Namespace What it does Why you'd use it
client.workforces CRUD; manage edges; link tools / knowledge bases Define the team and how work flows through it
client.agents CRUD; list_featured, clone, export; attach/detach to workforces Compose specialists with their own models and instructions
client.tasks create, approve, reject, retry, logs, wait_for_completion Hand work to the team, sync or async
client.conversations Open chats, send messages targeted at agents Build chat UIs / interactive assistants
client.knowledge Knowledge bases, document upload, semantic search, featured, download Ground agents in your data via RAG
client.templates Workforce templates + templates.agents for agent templates Don't rebuild the same team twice
client.tools Full CRUD, featured, attach/detach to workforces Give the team hands (HTTP, MCP, code-exec, custom)
client.integrations list, list_plugins, CRUD Connect Slack / GitHub / Linear / other plugins
client.setup options, validate, complete First-run onboarding / provider configuration
client.observability summary, cost, agent_metrics, agent_evaluations, log_token_usage See what the team is doing and what it costs
client.auth me, register, login, refresh, create_key, validate, OAuth URL helpers Build your own UI on top of NavaiaForge

LangGraph integration

Already have a LangGraph workforce?

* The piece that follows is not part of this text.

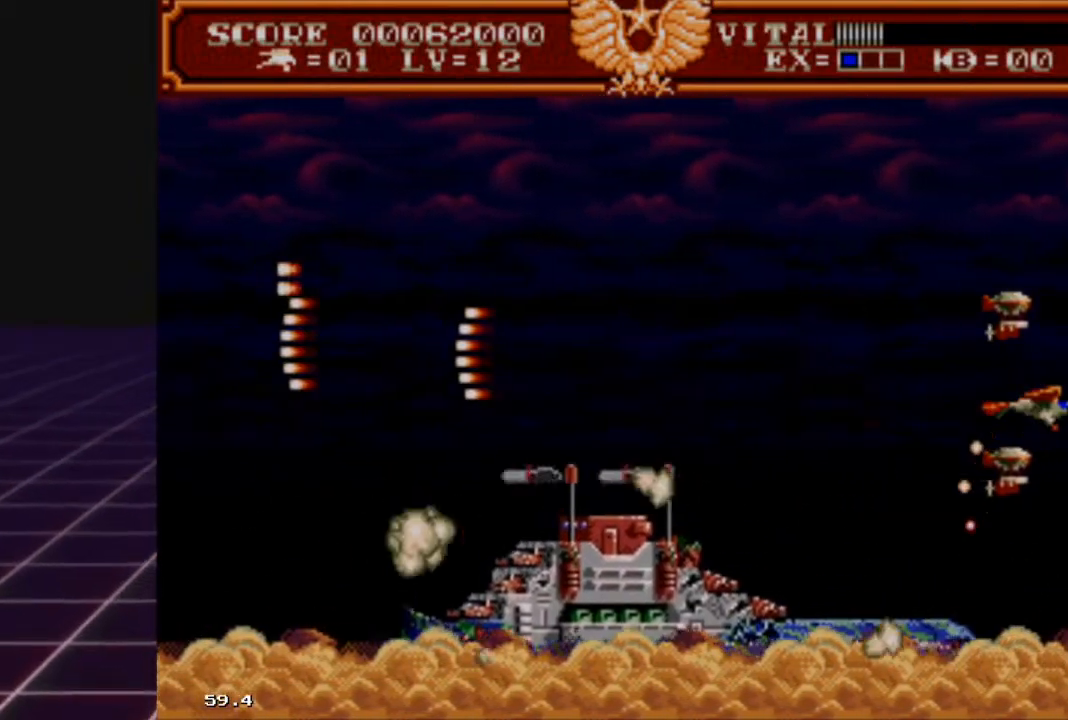
{"buttons": ["L2"], "left_stick": "center", "right_stick": "center", "events": [[33, "left_stick", "down"], [167, "left_stick", "center"]]}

Run it inside Forge with one wrapper — keep your graph code, gain Forge observability and backend access.

pip install "navaia-forge[langgraph]"
from langchain_core.runnables import RunnableConfig

from navaia_forge import NavaiaForgeClient
from navaia_forge.integrations.langgraph import LangGraphWorkforce, get_forge_context

# Annotate `config` as RunnableConfig — modern LangGraph only injects
# the config dict into nodes that explicitly opt in via this type hint.
def search_node(state: dict, config: RunnableConfig) -> dict:
    forge = get_forge_context(config)
    hits = forge.client.knowledge.search(forge.workforce_id, state["query"])
    return {"hits": [h.model_dump() for h in hits.results]}

# Wrap a compiled graph; the wrapper installs the Forge callback and
# injects `ForgeContext` on `RunnableConfig.configurable` for you.
wf = LangGraphWorkforce(
    graph=my_compiled_graph,
    client=NavaiaForgeClient(base_url="http://localhost:8001", api_key="nf_..."),
    workforce_id="wf_existing",
)
result = wf.run({"query": "..."}, task_id="task_123")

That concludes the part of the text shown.